京墨被带到了皇城郊外山坡上的一个破烂土屋,这一路竟然通行无阻,他不禁猜测,大端朝堂难道也有他们的人?
“方才的事是意外,你也看到了这不是我的本意。况且他死前的最后心愿,便是救叶相,你也不想让你朋友死不瞑目吧?”
这个人身负怪力,那么高的墙,提着他说翻就翻。京墨不得不仔细应对,救叶相的同时也要保住自己的命。
“呵!”
那人将一条黑布一圈圈缠在拳头上,听到京墨的话连眼皮都未抬,只是冷笑,专心给自己的手包了一层盔甲。
“你若还是不满尽可拿我发泄,只是叶相一定要救。”
“用你的命换他的?仅仅一个大端平民可做不出这样大义凛然的事。公子,我还不知你的姓呢!”
那个人问的轻描淡写,京墨却听的心惊胆战。
他的姓,这个时候提到他的姓,这个人究竟想做什么?
“你到底是什么人?”
“我父是武山人士,肚子里有点墨水,平日也爱显摆。喜欢引经据典、评论古今,所以时人称他武山居士。”

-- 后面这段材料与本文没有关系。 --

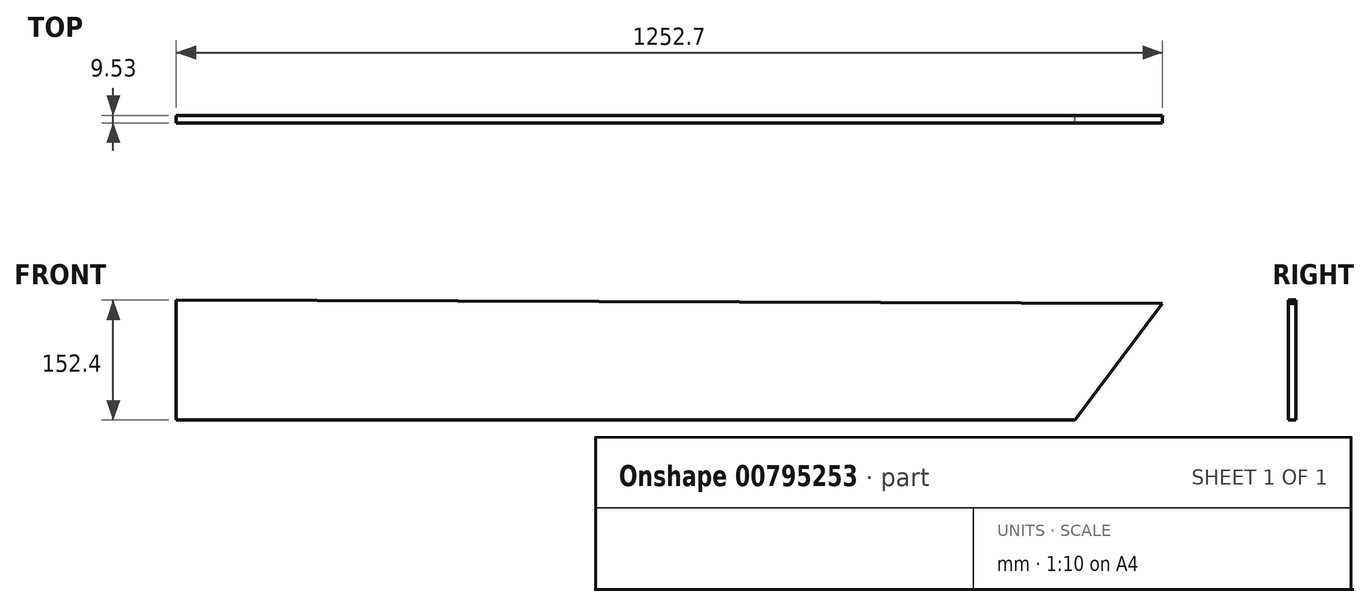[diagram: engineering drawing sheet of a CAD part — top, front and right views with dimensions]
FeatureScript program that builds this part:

京墨听过这个人,武山居士,十年前因侮辱叶相被大理寺判斩刑。其家人被一律流放,后辈皆不得入仕。
这就对了,只有本就心怀仇恨的人才能不顾安危去刺杀叶相,事情有些棘手了。
“你的朋友肯定也希望你放下。”
事到如今,京墨只能祈祷,那个人对眼前之人的影响够大。
“他与我姐从小有婚约,我姐死于流放之路。他是全天下最见不得叶谦好之人,怎么可能想让我放下。”
京墨深吸一口气,如此说来要不是那个百越人,他就将叶相推入了虎口。
“只是不知从哪冒出来的百越人,坏了我们的计划。不过幸好,乌灵蛇毒,难解难分。叶谦,必死!”
那人语气越来越癫狂,听的京墨一阵心凉。他挣了挣绳子,紧的无法逃脱。
百越人,也不知他背后之人是谁,既然已经料到这一步,那能不能再多走一招?
叶相,不能出事!
还有穆禾,她能不能察觉不对,这个局该如何破?
然而京墨不知,他心念着的俩人此刻正在一处。
“毒蜥蛊已经放入叶相体内,乌灵蛇毒也暂时压制。只是属下未料,对方有神力,叶京墨被掳走。大人,属下办事不利,愿受责罚!”
之前嚣张的百越人此刻正跪在穆禾面前,姿态虔诚。
“知道对方是什么人吗?”
穆禾吐了口气,表情倒像是早有预料,缓缓开口。
“暂时不明。”
那人将头埋得更低,沉默的等穆禾还未出口的处罚。
“叶相的毒可压制多久?”
“至多三年,三年之后若再想活,需得乌灵蛇毒解药。”
“三年……倒也还长。”
穆禾低敛着眉眼,语气平淡,听不出情绪。只是这话,实在很有意思。
“罢了,放出消息给含章陵游,用锋雨门的人脉,找到他。你继续留在相府,等叶相苏醒,直接回百越。”
繁杂的琐事压的太多,穆禾略感疲惫。眼下叶京墨又被掳走,事态超出预料的去向,扰得她心神不宁。
穆禾将人打发出去,自己则靠在窗口,神情空洞。
相较于穆禾的悠闲,京墨此刻的心情就略显焦灼了。
北陵人逼着他承认与叶相的联系,可是听了之前的故事,他还怎么敢承认自己的身份!
可转念一想,这人那么痛恨叶相,又怎会不知叶相独子正是名唤叶京墨。
“想好了吗?”
那人等了许久,见京墨一直不开口,也出现了几分不耐。
“你是打算用我的鲜血祭祀你的家人吗?”
“终于承认了叶公子!”
一阵疾风从京墨耳边刮过,身旁的土墙即时就落了不少灰尘。
京墨闭着眼躲过了漫天的扬土,再次抬眼时,便是一副宁死不屈的倔强模样。
“我确实姓叶,做这个局就是为了救父。可是,你若想用我的命来要挟什么,那决计是不可能的。”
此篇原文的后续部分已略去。